What you give back must match the records below exactly.

(Material for this task)
■ ■ ■ ■ ■

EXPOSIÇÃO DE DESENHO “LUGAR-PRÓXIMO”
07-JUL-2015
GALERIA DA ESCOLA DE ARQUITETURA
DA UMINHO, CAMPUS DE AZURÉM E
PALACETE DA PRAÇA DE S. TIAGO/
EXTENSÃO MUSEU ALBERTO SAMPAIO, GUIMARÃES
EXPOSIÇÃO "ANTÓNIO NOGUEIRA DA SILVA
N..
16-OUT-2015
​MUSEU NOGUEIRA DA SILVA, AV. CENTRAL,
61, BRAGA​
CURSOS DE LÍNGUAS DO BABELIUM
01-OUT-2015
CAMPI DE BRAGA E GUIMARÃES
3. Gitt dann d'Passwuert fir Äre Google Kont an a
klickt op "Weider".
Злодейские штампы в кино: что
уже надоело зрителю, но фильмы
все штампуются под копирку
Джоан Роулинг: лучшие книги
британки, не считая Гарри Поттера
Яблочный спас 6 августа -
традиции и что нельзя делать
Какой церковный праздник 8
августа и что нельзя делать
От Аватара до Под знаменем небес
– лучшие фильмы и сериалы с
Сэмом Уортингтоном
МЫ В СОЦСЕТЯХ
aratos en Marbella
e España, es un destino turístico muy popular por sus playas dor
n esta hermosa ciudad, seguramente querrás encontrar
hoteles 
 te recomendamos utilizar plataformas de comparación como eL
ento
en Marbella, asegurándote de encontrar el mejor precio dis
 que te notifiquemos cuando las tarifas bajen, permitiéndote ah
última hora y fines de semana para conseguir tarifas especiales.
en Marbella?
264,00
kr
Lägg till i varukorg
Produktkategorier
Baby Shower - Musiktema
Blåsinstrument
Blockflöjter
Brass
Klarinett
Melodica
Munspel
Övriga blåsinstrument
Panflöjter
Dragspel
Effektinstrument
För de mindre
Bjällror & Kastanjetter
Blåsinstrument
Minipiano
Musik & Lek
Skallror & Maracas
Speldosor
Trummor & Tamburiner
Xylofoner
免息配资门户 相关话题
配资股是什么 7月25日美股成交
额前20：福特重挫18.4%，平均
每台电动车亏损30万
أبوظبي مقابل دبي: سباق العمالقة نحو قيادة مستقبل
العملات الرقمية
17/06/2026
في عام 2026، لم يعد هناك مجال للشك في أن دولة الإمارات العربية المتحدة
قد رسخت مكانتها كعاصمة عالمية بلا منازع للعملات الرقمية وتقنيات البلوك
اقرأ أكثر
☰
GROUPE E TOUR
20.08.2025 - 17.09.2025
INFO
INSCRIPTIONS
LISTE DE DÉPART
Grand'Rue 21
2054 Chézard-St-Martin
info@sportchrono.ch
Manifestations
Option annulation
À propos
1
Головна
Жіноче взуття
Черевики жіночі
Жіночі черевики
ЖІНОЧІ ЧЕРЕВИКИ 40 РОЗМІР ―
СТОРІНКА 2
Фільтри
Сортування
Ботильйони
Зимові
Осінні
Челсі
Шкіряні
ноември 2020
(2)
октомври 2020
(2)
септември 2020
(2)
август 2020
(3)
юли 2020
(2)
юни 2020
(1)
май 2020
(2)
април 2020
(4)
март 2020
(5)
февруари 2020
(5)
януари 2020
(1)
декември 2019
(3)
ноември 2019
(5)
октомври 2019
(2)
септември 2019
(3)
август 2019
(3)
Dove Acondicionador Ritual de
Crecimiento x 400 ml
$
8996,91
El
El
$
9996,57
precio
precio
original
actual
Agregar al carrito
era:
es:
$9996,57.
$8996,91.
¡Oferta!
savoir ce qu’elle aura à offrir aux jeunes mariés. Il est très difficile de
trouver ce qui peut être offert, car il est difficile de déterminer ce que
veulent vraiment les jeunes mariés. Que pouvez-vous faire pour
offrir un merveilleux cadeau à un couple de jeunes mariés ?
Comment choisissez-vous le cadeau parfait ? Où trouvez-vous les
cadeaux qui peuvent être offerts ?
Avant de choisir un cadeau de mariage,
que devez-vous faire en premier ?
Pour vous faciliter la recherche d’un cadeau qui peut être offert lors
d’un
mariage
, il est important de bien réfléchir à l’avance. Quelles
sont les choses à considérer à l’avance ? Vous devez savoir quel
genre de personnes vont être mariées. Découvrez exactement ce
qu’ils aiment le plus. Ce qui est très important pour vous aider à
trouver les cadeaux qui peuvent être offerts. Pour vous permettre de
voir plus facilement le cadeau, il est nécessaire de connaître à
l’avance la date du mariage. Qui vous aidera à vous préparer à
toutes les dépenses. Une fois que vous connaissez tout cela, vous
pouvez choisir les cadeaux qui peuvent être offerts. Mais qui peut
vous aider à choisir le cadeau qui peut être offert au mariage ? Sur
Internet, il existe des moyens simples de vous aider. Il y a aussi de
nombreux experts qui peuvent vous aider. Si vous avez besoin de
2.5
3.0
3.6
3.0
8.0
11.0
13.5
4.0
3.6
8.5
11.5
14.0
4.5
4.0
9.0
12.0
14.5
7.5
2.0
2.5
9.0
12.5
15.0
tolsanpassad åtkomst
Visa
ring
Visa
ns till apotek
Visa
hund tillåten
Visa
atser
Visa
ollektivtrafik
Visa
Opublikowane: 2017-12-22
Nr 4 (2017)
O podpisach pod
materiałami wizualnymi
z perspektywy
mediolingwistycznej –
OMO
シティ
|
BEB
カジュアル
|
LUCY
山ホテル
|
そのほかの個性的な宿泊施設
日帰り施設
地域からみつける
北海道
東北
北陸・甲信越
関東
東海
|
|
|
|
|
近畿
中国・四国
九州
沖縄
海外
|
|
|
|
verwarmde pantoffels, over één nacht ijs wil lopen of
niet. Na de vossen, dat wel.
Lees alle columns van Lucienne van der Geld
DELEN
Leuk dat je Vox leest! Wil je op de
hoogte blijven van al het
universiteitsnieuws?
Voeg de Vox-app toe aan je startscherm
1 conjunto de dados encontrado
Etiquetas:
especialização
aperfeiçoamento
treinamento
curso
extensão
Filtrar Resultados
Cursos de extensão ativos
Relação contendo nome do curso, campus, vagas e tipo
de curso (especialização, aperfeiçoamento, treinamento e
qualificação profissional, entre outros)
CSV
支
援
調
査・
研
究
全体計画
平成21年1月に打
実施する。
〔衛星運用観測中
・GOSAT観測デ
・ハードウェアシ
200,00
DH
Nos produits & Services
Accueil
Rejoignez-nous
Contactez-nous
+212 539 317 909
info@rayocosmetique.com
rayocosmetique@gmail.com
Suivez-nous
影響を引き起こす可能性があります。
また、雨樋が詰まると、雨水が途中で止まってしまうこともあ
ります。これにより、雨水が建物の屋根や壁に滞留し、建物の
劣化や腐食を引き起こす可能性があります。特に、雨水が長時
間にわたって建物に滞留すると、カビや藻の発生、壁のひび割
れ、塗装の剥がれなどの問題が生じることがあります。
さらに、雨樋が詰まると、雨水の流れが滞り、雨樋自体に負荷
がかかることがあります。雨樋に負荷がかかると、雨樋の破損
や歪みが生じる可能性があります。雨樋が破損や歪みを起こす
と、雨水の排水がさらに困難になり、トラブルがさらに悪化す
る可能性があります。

■ ■ ■ ■ ■

(Answer below)
EXPOSIÇÃO DE DESENHO “LUGAR-PRÓXIMO”
07-JUL-2015
GALERIA DA ESCOLA DE ARQUITETURA
DA UMINHO, CAMPUS DE AZURÉM E
PALACETE DA PRAÇA DE S. TIAGO/
EXTENSÃO MUSEU ALBERTO SAMPAIO, GUIMARÃES
EXPOSIÇÃO "ANTÓNIO NOGUEIRA DA SILVA
N..
16-OUT-2015
​MUSEU NOGUEIRA DA SILVA, AV. CENTRAL,
61, BRAGA​
CURSOS DE LÍNGUAS DO BABELIUM
01-OUT-2015
CAMPI DE BRAGA E GUIMARÃES
3. Gitt dann d'Passwuert fir Äre Google Kont an a
klickt op "Weider".
Злодейские штампы в кино: что
уже надоело зрителю, но фильмы
все штампуются под копирку
Джоан Роулинг: лучшие книги
британки, не считая Гарри Поттера
Яблочный спас 6 августа -
традиции и что нельзя делать
Какой церковный праздник 8
августа и что нельзя делать
От Аватара до Под знаменем небес
– лучшие фильмы и сериалы с
Сэмом Уортингтоном
МЫ В СОЦСЕТЯХ
aratos en Marbella
e España, es un destino turístico muy popular por sus playas dor
n esta hermosa ciudad, seguramente querrás encontrar
hoteles 
 te recomendamos utilizar plataformas de comparación como eL
ento
en Marbella, asegurándote de encontrar el mejor precio dis
 que te notifiquemos cuando las tarifas bajen, permitiéndote ah
última hora y fines de semana para conseguir tarifas especiales.
en Marbella?
264,00
kr
Lägg till i varukorg
Produktkategorier
Baby Shower - Musiktema
Blåsinstrument
Blockflöjter
Brass
Klarinett
Melodica
Munspel
Övriga blåsinstrument
Panflöjter
Dragspel
Effektinstrument
För de mindre
Bjällror & Kastanjetter
Blåsinstrument
Minipiano
Musik & Lek
Skallror & Maracas
Speldosor
Trummor & Tamburiner
Xylofoner
免息配资门户 相关话题
配资股是什么 7月25日美股成交
额前20：福特重挫18.4%，平均
每台电动车亏损30万
أبوظبي مقابل دبي: سباق العمالقة نحو قيادة مستقبل
العملات الرقمية
17/06/2026
في عام 2026، لم يعد هناك مجال للشك في أن دولة الإمارات العربية المتحدة
قد رسخت مكانتها كعاصمة عالمية بلا منازع للعملات الرقمية وتقنيات البلوك
اقرأ أكثر
☰
GROUPE E TOUR
20.08.2025 - 17.09.2025
INFO
INSCRIPTIONS
LISTE DE DÉPART
Grand'Rue 21
2054 Chézard-St-Martin
info@sportchrono.ch
Manifestations
Option annulation
À propos
1
Головна
Жіноче взуття
Черевики жіночі
Жіночі черевики
ЖІНОЧІ ЧЕРЕВИКИ 40 РОЗМІР ―
СТОРІНКА 2
Фільтри
Сортування
Ботильйони
Зимові
Осінні
Челсі
Шкіряні
ноември 2020
(2)
октомври 2020
(2)
септември 2020
(2)
август 2020
(3)
юли 2020
(2)
юни 2020
(1)
май 2020
(2)
април 2020
(4)
март 2020
(5)
февруари 2020
(5)
януари 2020
(1)
декември 2019
(3)
ноември 2019
(5)
октомври 2019
(2)
септември 2019
(3)
август 2019
(3)
Dove Acondicionador Ritual de
Crecimiento x 400 ml
$
8996,91
El
El
$
9996,57
precio
precio
original
actual
Agregar al carrito
era:
es:
$9996,57.
$8996,91.
¡Oferta!
savoir ce qu’elle aura à offrir aux jeunes mariés. Il est très difficile de
trouver ce qui peut être offert, car il est difficile de déterminer ce que
veulent vraiment les jeunes mariés. Que pouvez-vous faire pour
offrir un merveilleux cadeau à un couple de jeunes mariés ?
Comment choisissez-vous le cadeau parfait ? Où trouvez-vous les
cadeaux qui peuvent être offerts ?
Avant de choisir un cadeau de mariage,
que devez-vous faire en premier ?
Pour vous faciliter la recherche d’un cadeau qui peut être offert lors
d’un
mariage
, il est important de bien réfléchir à l’avance. Quelles
sont les choses à considérer à l’avance ? Vous devez savoir quel
genre de personnes vont être mariées. Découvrez exactement ce
qu’ils aiment le plus. Ce qui est très important pour vous aider à
trouver les cadeaux qui peuvent être offerts. Pour vous permettre de
voir plus facilement le cadeau, il est nécessaire de connaître à
l’avance la date du mariage. Qui vous aidera à vous préparer à
toutes les dépenses. Une fois que vous connaissez tout cela, vous
pouvez choisir les cadeaux qui peuvent être offerts. Mais qui peut
vous aider à choisir le cadeau qui peut être offert au mariage ? Sur
Internet, il existe des moyens simples de vous aider. Il y a aussi de
nombreux experts qui peuvent vous aider. Si vous avez besoin de
2.5
3.0
3.6
3.0
8.0
11.0
13.5
4.0
3.6
8.5
11.5
14.0
4.5
4.0
9.0
12.0
14.5
7.5
2.0
2.5
9.0
12.5
15.0
tolsanpassad åtkomst
Visa
ring
Visa
ns till apotek
Visa
hund tillåten
Visa
atser
Visa
ollektivtrafik
Visa
Opublikowane: 2017-12-22
Nr 4 (2017)
O podpisach pod
materiałami wizualnymi
z perspektywy
mediolingwistycznej –
OMO
シティ
|
BEB
カジュアル
|
LUCY
山ホテル
|
そのほかの個性的な宿泊施設
日帰り施設
地域からみつける
北海道
東北
北陸・甲信越
関東
東海
|
|
|
|
|
近畿
中国・四国
九州
沖縄
海外
|
|
|
|
verwarmde pantoffels, over één nacht ijs wil lopen of
niet. Na de vossen, dat wel.
Lees alle columns van Lucienne van der Geld
DELEN
Leuk dat je Vox leest! Wil je op de
hoogte blijven van al het
universiteitsnieuws?
Voeg de Vox-app toe aan je startscherm
1 conjunto de dados encontrado
Etiquetas:
especialização
aperfeiçoamento
treinamento
curso
extensão
Filtrar Resultados
Cursos de extensão ativos
Relação contendo nome do curso, campus, vagas e tipo
de curso (especialização, aperfeiçoamento, treinamento e
qualificação profissional, entre outros)
CSV
支
援
調
査・
研
究
全体計画
平成21年1月に打
実施する。
〔衛星運用観測中
・GOSAT観測デ
・ハードウェアシ
200,00
DH
Nos produits & Services
Accueil
Rejoignez-nous
Contactez-nous
+212 539 317 909
info@rayocosmetique.com
rayocosmetique@gmail.com
Suivez-nous
影響を引き起こす可能性があります。
また、雨樋が詰まると、雨水が途中で止まってしまうこともあ
ります。これにより、雨水が建物の屋根や壁に滞留し、建物の
劣化や腐食を引き起こす可能性があります。特に、雨水が長時
間にわたって建物に滞留すると、カビや藻の発生、壁のひび割
れ、塗装の剥がれなどの問題が生じることがあります。
さらに、雨樋が詰まると、雨水の流れが滞り、雨樋自体に負荷
がかかることがあります。雨樋に負荷がかかると、雨樋の破損
や歪みが生じる可能性があります。雨樋が破損や歪みを起こす
と、雨水の排水がさらに困難になり、トラブルがさらに悪化す
る可能性があります。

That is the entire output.